Corona wave and flu season: Why we do without face masks - although we actually know better

"The direction we're headed in isn't good.

Corona wave and flu season: Why we do without face masks - although we actually know better

"The direction we're headed in isn't good." The tone of Federal Health Minister Karl Lauterbach (SPD) with regard to the coronavirus pandemic is becoming more serious. And with good reason: the number of infections skyrocketed in time for the beginning of autumn, the hospitals are slowly reaching their capacity limits. Nevertheless, many of us now skillfully ignore the warnings.

And that's hardly surprising: Corona virus here, flu there and then there's the Ukraine war, inflation and as if that wasn't enough, the climate crisis hovers over it all like the sword of Damocles. Yes, we are drained from the mass of crises we are confronted with these days. It is more than understandable that there is then a lack of energy to deal with the repeatedly escalating pandemic, which for many is already over.

So you have every right if you don't want to torment yourself through the next text about mask requirements, distance rules and hygiene measures - we've all read countless of them in recent years. Nevertheless, you should read on. Because this time it should not be about restrictions, but about personal responsibility. And the question of why more and more people are doing without the mask, although we should actually know better by now.

Let's start with personal responsibility. Each of us is primarily responsible for our own well-being. When the general obligation to wear masks was lifted in the spring, many made a conscious decision to throw themselves into the crowds without a face mask. Since then, more and more people have joined this decision - regardless of the number of infections.

However, the fact that more and more people are doing without face masks is causing major problems for at least one section of the population. Risk patients and older people have to remain in lockdown and avoid social interaction because of the strong sense of security of some citizens in order not to be infected with the virus, which is still potentially deadly for them.

What some people take in terms of freedom is ultimately lacking in others. In this case, only a thin scrap of cloth separates us from equality. Apart from that, the virus is still a bit like Russian roulette for everyone without previous illnesses - nobody knows what to expect in the event of an infection.

This is actually nothing new. We know that the mask is one of the most effective and simplest methods against the unchecked spread of the corona virus. And yet we push past other people in narrow supermarket aisles without face masks, sit next to strangers in the cinema without a respirator or do without the mask when we go to restaurants, to concerts or to family celebrations.

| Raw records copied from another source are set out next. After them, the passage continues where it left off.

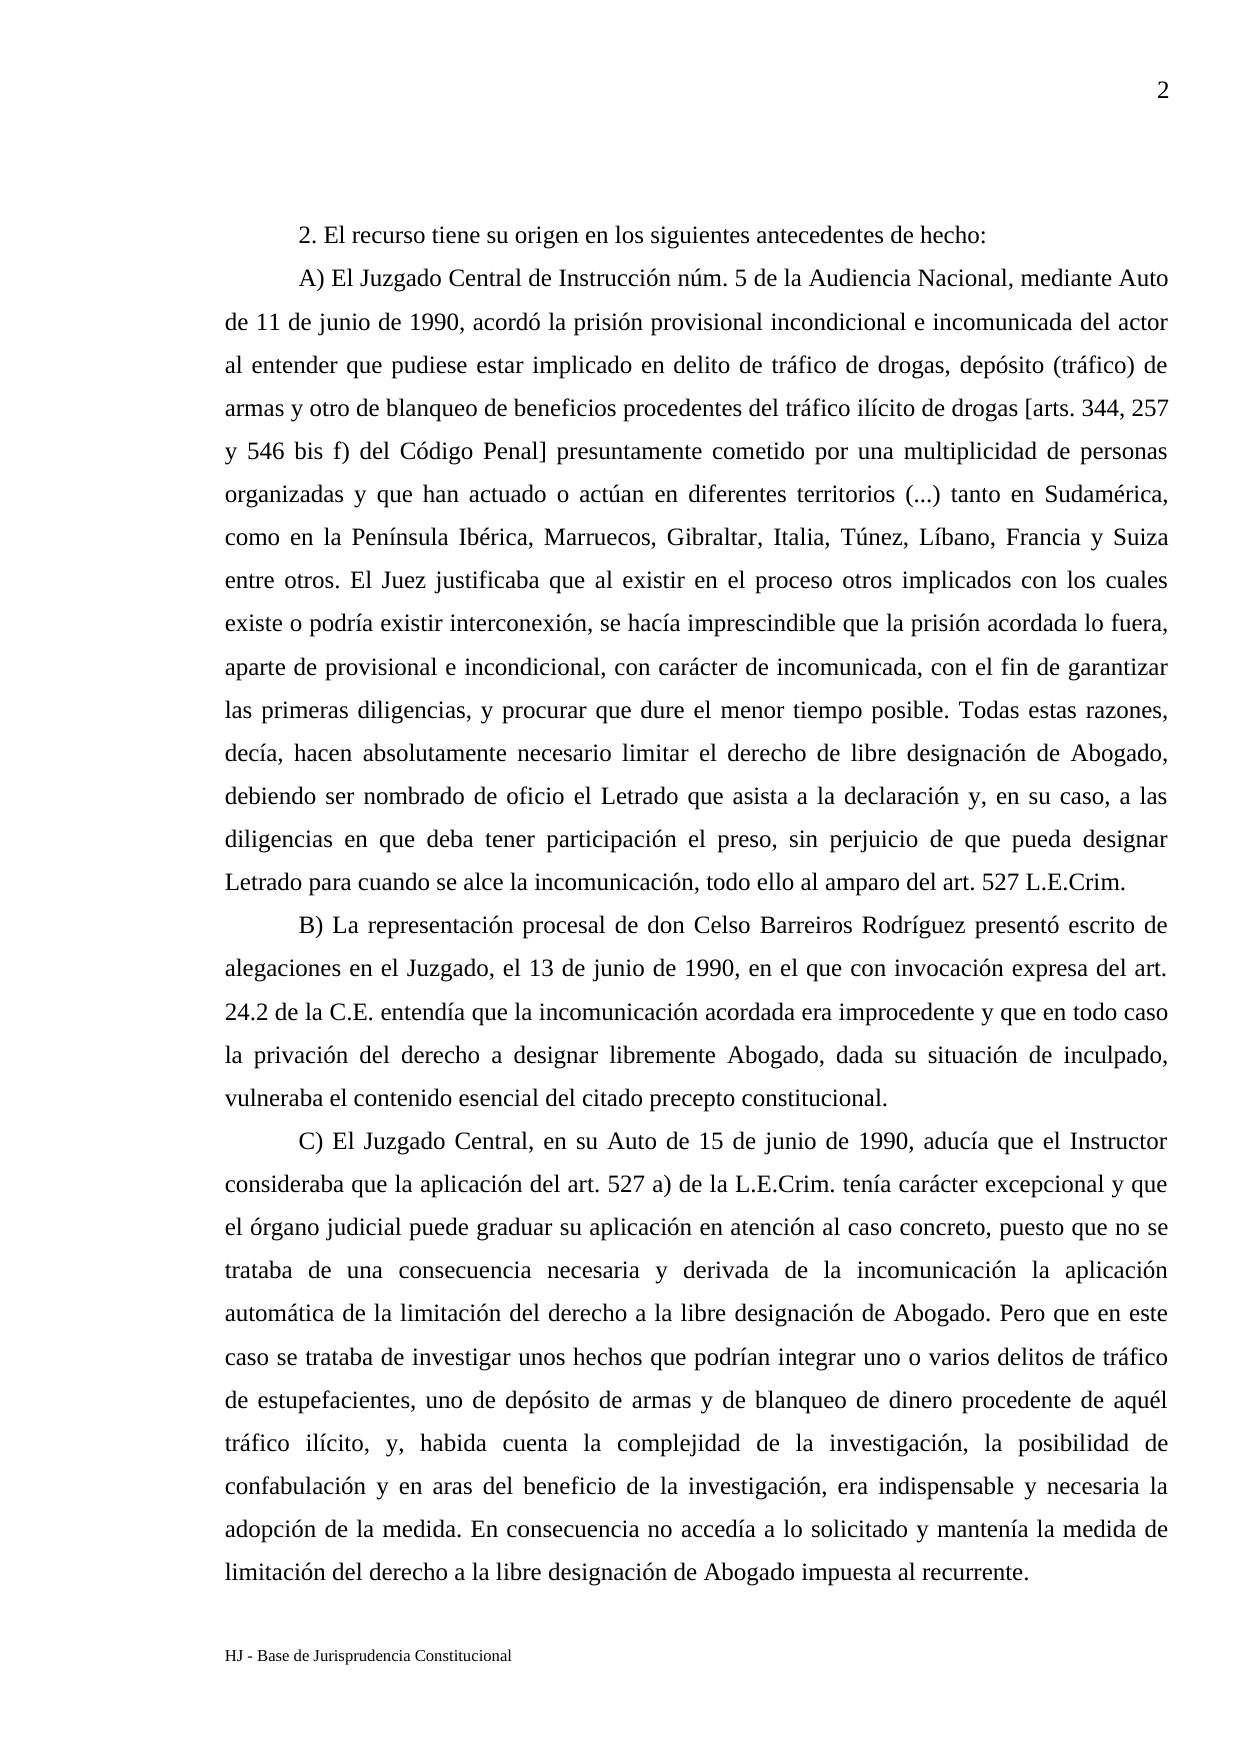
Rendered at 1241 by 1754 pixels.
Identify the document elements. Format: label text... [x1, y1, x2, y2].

text B) La representación procesal de don Celso Barreiros Rodríguez presentó escrito de alegaciones en el Juzgado, el 13 de junio de 1990, en el que con invocación expresa del art. 24.2 de la C.E. entendía que la incomunicación acordada era improcedente y que en todo caso la privación del derecho a designar libremente Abogado, dada su situación de inculpado, vulneraba el contenido esencial del citado precepto constitucional. [224, 910, 1169, 1112]
text C) El Juzgado Central, en su Auto de 15 de junio de 1990, aducía que el Instructor consideraba que la aplicación del art. 527 a) de la L.E.Crim. tenía carácter excepcional y que el órgano judicial puede graduar su aplicación en atención al caso concreto, puesto que no se trataba de una consecuencia necesaria y derivada de la incomunicación la aplicación automática de la limitación del derecho a la libre designación de Abogado. Pero que en este caso se trataba de investigar unos hechos que podrían integrar uno o varios delitos de tráfico de estupefacientes, uno de depósito de armas y de blanqueo de dinero procedente de aquél tráfico ilícito, y, habida cuenta la complejidad de la investigación, la posibilidad de confabulación y en aras del beneficio de la investigación, era indispensable y necesaria la adopción de la medida. En consecuencia no accedía a lo solicitado y mantenía la medida de limitación del derecho a la libre designación de Abogado impuesta al recurrente. [224, 1126, 1169, 1586]
text A) El Juzgado Central de Instrucción núm. 5 de la Audiencia Nacional, mediante Auto de 11 de junio de 1990, acordó la prisión provisional incondicional e incomunicada del actor al entender que pudiese estar implicado en delito de tráfico de drogas, depósito (tráfico) de armas y otro de blanqueo de beneficios procedentes del tráfico ilícito de drogas [arts. 344, 257 y 546 bis f) del Código Penal] presuntamente cometido por una multiplicidad de personas organizadas y que han actuado o actúan en diferentes territorios (...) tanto en Sudamérica, como en la Península Ibérica, Marruecos, Gibraltar, Italia, Túnez, Líbano, Francia y Suiza entre otros. El Juez justificaba que al existir en el proceso otros implicados con los cuales existe o podría existir interconexión, se hacía imprescindible que la prisión acordada lo fuera, aparte de provisional e incondicional, con carácter de incomunicada, con el fin de garantizar las primeras diligencias, y procurar que dure el menor tiempo posible. Todas estas razones, decía, hacen absolutamente necesario limitar el derecho de libre designación de Abogado, debiendo ser nombrado de oficio el Letrado que asista a la declaración y, en su caso, a las diligencias en que deba tener participación el preso, sin perjuicio de que pueda designar Letrado para cuando se alce la incomunicación, todo ello al amparo del art. 527 L.E.Crim. [224, 263, 1169, 896]
text 2. El recurso tiene su origen en los siguientes antecedentes de hecho: [224, 220, 1169, 249]
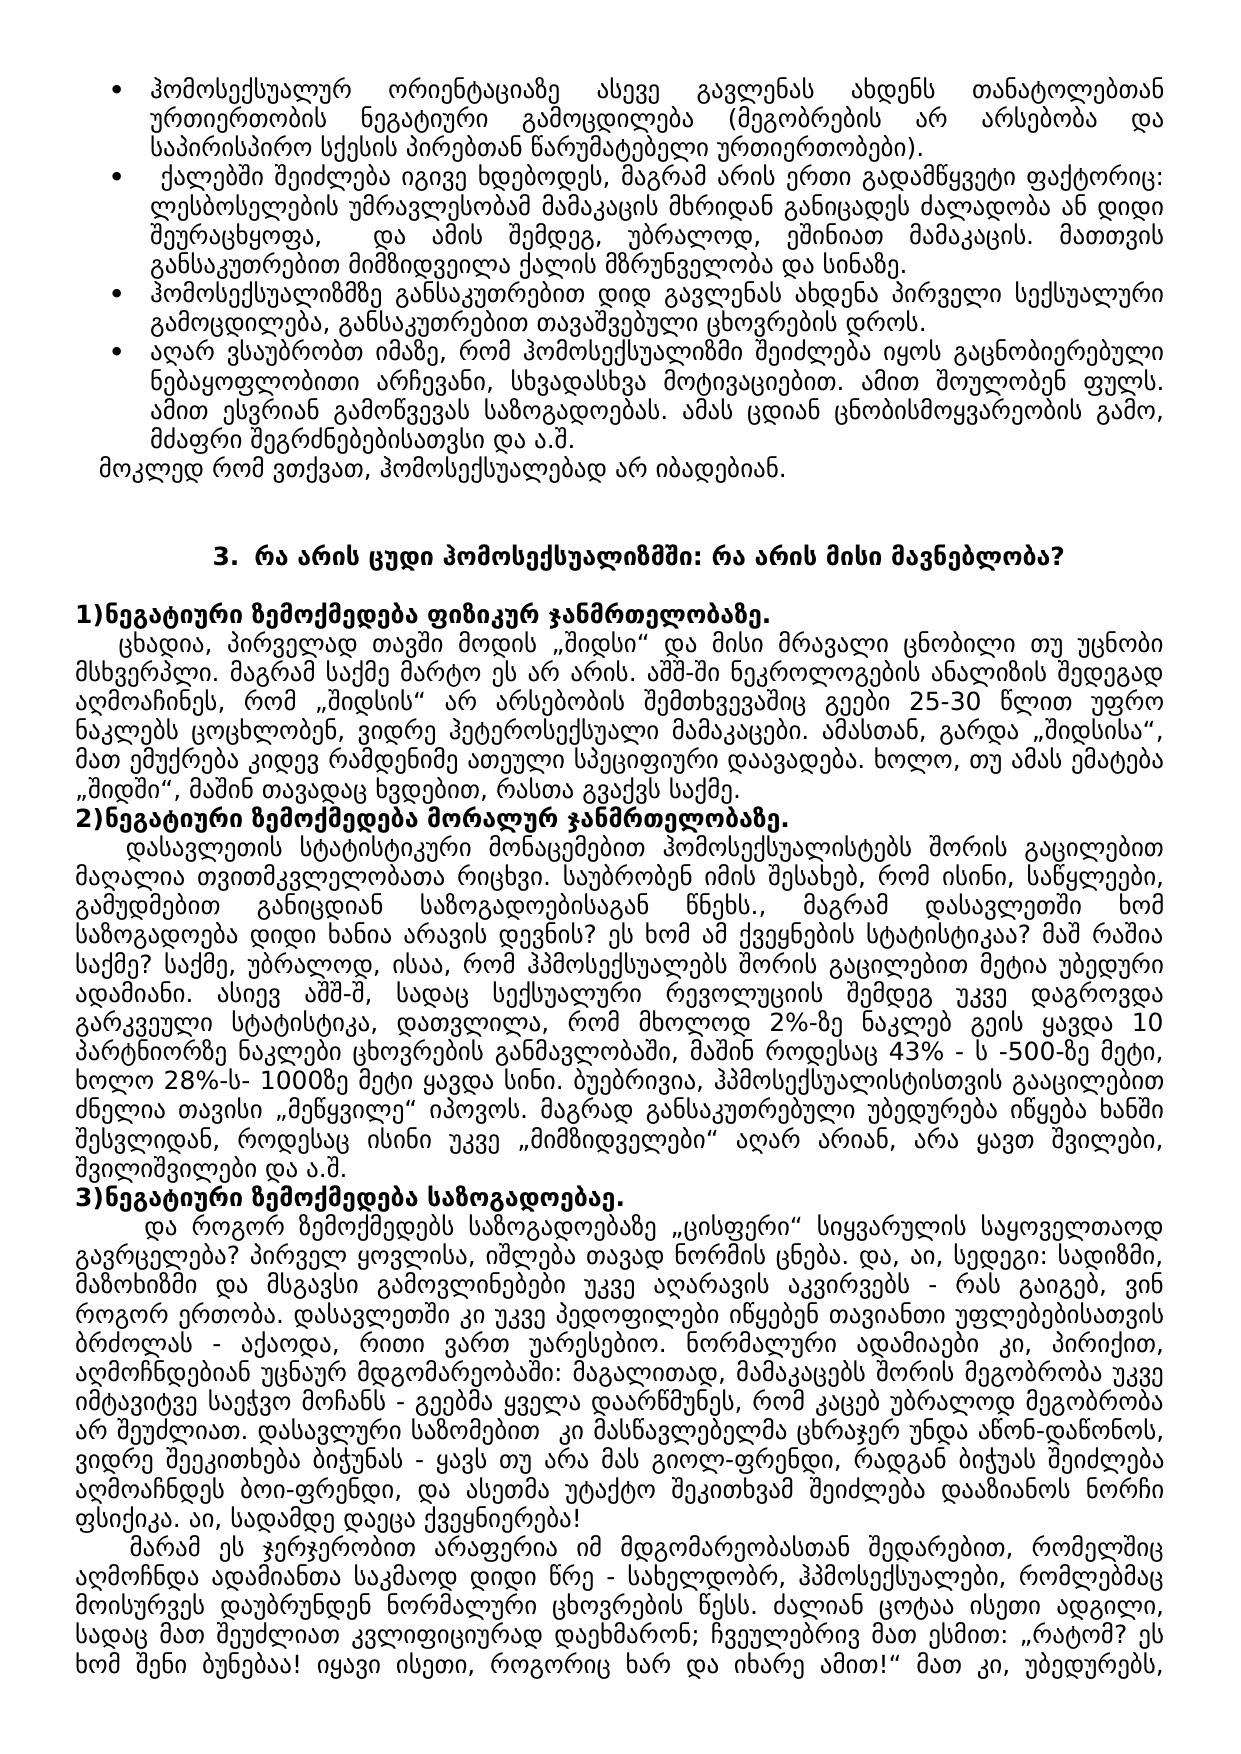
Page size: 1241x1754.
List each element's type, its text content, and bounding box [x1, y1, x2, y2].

There are several reasons for this. The psychologist Marcel Brass summed it up in an earlier conversation with the star: “If I go to a supermarket and am one of the few wearing a mask, it creates a conflict in me – between my conviction and the natural need to do what the group is doing." And because we don't like conflicts at all, we try to solve them as quickly as possible. The easiest way: remove the mask and adjust.

The solution to the peer pressure of not wearing a mask is almost as obvious as the problem is obvious. Because the phenomenon works both ways. As soon as more people start wearing a face mask where crowds are pre-programmed, more and more people will join. It just needs someone who sets a good example.

And that brings us to the next problem: We humans are real world champions when it comes to repression. And also creatures of habit. That means: After almost three years, we have simply gotten used to the new situation and therefore understand the corona virus, like the flu, as a necessary evil in our society. After years of restrictions, we no longer feel like adapting our everyday lives - even if it's just by wearing a mask.

It is a mixture of defiance, repression, shame and an unreal sense of security that leads us to confidently leave the FFP2 mask in our handbag instead of simply putting it on briefly when in close contact with other people. It would be a small step with a huge impact. To clarify: The Max Planck Institute in Göttingen found out in December 2021 that even a distance of three meters from another person does not protect - but wearing an FFP2 mask does.

And yes, of course there are also social arguments against wearing a face mask. For example, we do not recognize the facial features of our counterparts well, which makes communication more difficult. But is that or one of the other reasons just mentioned really a good argument for not wearing the mask, which could possibly protect our counterpart and ourselves from infection? You can only answer the question for yourself.

But: Especially in autumn, with falling temperatures and radiators staying cold, when the flu epidemic is just around the corner and the corona numbers are gradually shooting up again, we should at least think about using the mask more often. It is such a minor evil compared to social isolation or even a symptomatic infection that it is almost negligent not to at least consider wearing a face mask.

We are now in the third year of the coronavirus pandemic. In the last few months we have learned a lot about the virus and our social interaction. For example, what a high value respectful cooperation has - and that we should take care of each other. The mask is a low-threshold opportunity to show other people: I take care of you.

And by the way, with a face mask, we can help curb the spread of the corona virus in this autumn wave. There are only two ways a pandemic ends: either epidemiologically or through people's ignorance, as medical historian Jörg Vögele says in an interview with "ntv". The problem: there is only one "healthy" ending - and we are on the other side of the coin right now. So for this Corona autumn it's time again: Mask on and through - let's make sure it's really the last one this time.